Source: Dr. Bill Musgrave, American Gold Exchange
Austin— Gold slipped 0.4% as most traders remained on the sidelines awaiting tomorrow's FOMC statement. Central bankers meet today and tomorrow to discuss, among other things, the near-term fate of quantitative easing. While no changes in the bond-buying program are expected until September at the earliest, the Fed's post-meeting policy release will be scoured nonetheless for hints on when and at what pace they may come. QE supports higher gold prices because it devalues the dollar and increases the risk of long-term inflation. Gold has gained more than 8% in July, its biggest monthly increase since January 2012, in part because Fed Chair Ben Bernanke told Congress that it is "far too early" to decide whether to begin tapering QE in September.

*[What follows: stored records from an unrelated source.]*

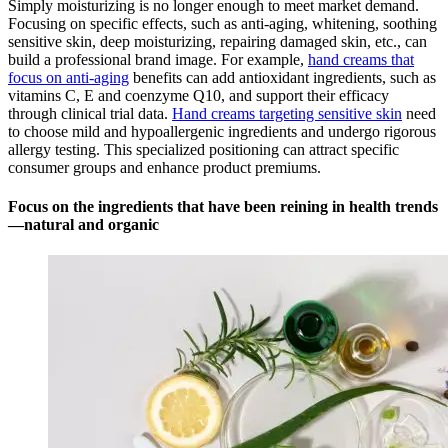
Simply moisturizing is no longer enough to meet market demand.
Focusing on specific effects, such as anti-aging, whitening, soothing
sensitive skin, deep moisturizing, repairing damaged skin, etc., can
build a professional brand image. For example,
hand creams that
focus on anti-aging
benefits can add antioxidant ingredients, such as
vitamins C, E and coenzyme Q10, and support their efficacy
through clinical trial data.
Hand creams targeting sensitive skin
need
to choose mild and hypoallergenic ingredients and undergo rigorous
allergy testing. This specialized positioning can attract specific
consumer groups and enhance product premiums.
Focus on the ingredients that have been reining in health trends
—natural and organic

Gold initially fell $12 before rebounding to close at $1,324 on the release of some tepid U.S. economic data. Consumer confidence declined unexpectedly in July, as shoppers felt less optimistic about the strength of the labor market. Home prices rose more slowly in May, missing forecasts and suggesting that rising mortgage rates are starting to take a toll. Long-term interest rates have risen over the last two months as the market braces for the withdrawal of monetary stimulus. The dollar and U.S. equities crept slightly higher, pulling sentiment from gold, while the other precious metals also finished lower. Silver and platinum both dropped 0.6% while palladium shed 1.8%.
At the Comex close: December gold slipped $5.60 to $1,324; September silver dropped 12 cents to $19.75; October platinum lost $8.90 to $1,433.80; and September palladium shed $13.15 to $731.50 an ounce.